There are a couple of non-readability considerations. The primary reasons are for legibility, though. Once you're nearing 100 lines of code, that means that you have to keep track of 4 pages worth of code in your head. This isn't particularly practical, as our brains simply don't work that way. I usually limit my methods to 1-2 pages (25-50 lines of code).

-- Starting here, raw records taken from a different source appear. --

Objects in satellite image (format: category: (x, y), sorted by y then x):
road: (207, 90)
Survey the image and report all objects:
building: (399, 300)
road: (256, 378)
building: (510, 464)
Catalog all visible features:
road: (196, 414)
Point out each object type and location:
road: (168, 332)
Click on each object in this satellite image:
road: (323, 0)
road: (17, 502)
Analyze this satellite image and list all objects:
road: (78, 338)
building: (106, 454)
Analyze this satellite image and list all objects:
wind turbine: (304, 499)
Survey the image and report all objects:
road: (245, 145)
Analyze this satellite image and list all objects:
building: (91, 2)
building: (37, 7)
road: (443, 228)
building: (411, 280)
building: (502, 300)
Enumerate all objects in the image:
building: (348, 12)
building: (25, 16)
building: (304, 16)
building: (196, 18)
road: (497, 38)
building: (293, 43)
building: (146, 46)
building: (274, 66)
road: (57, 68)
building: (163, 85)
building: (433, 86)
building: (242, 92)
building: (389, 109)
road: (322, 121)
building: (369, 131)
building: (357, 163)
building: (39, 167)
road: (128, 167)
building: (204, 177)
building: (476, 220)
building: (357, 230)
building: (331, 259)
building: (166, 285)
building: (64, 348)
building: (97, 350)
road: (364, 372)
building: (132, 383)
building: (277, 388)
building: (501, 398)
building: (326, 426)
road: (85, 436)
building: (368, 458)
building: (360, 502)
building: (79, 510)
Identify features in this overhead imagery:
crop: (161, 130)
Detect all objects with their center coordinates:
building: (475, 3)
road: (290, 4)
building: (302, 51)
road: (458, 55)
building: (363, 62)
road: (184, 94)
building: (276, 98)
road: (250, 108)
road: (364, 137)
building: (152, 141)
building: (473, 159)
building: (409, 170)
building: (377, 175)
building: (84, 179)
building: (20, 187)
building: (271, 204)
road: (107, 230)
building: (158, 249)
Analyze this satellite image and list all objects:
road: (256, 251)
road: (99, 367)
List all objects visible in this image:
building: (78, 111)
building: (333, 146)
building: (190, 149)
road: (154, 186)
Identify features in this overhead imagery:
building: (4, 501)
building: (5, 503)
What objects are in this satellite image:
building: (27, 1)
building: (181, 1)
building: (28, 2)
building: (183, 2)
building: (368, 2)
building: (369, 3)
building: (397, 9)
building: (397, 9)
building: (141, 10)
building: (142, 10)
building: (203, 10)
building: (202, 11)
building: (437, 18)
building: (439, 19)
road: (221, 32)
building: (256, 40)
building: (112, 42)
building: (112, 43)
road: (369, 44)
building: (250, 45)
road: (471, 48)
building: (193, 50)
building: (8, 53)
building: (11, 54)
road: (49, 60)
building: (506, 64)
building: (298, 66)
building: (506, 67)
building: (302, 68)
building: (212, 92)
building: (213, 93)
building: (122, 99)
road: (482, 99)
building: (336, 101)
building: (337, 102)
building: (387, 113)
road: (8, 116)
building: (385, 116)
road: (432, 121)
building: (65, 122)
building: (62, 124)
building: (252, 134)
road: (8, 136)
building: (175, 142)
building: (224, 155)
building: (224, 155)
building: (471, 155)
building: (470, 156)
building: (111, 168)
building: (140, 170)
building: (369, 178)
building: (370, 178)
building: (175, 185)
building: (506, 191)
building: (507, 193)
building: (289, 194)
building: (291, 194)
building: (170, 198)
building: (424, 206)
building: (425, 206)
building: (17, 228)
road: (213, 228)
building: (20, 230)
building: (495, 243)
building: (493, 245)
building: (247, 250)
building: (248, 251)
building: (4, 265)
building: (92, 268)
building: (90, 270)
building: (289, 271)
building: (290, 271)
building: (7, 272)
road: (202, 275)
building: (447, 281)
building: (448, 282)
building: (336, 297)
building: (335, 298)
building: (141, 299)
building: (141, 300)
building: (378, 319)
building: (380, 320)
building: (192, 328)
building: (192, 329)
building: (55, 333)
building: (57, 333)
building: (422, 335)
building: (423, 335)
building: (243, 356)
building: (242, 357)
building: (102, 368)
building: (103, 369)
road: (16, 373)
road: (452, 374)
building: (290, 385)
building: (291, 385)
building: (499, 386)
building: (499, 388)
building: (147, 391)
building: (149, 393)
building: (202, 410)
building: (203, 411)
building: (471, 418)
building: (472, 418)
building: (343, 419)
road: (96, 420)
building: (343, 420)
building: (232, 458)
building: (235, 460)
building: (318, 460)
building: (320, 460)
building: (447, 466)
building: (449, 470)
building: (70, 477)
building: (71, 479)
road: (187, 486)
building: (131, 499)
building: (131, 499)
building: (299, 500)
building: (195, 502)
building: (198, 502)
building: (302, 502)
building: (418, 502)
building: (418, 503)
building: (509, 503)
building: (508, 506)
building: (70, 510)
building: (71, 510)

One rare limitation you have probably never seen is that methods are limited to 65,536 bytes of compiled bytecode. In practice, any method that is nearing this limit will probably be impossible to debug accurately, and is probably at risk of throwing CPU or heap governor limits. That said, there is still a hard limit on the size of each method. A related limitation is that the stack is limited to 1000 method entries. This is pretty hard to reach in normal cases, but be aware of using recursion-based methods. For example, if you wrote the following method:

public Integer sumDivergent(Integer total) {
    return total > 0? sumDivergent(total-1) + total: total;
}

subDivergent(5) would be 15, but sumDivergent(1000) would be an exception. In this case, you'd have to write it as a loop:

public Integer subDivergent(Integer total) {
    Integer result = 0;
    while(total-->0) {
        result += total;
    }
    return result;
}

Second, all of your code is being frequently compiled as it is invalidated from the two cache systems that are in place. This invalidation occurs, for example, when a related class is changed, or certain types of metadata are modified. Once invalidated, the system waits until the next time the class needs to run before compiling the code again, which means, for example, a Visualforce page will take unusually long load, or a record might take longer saving. Having your code be as concise as possible will reduce these periodic startup issues.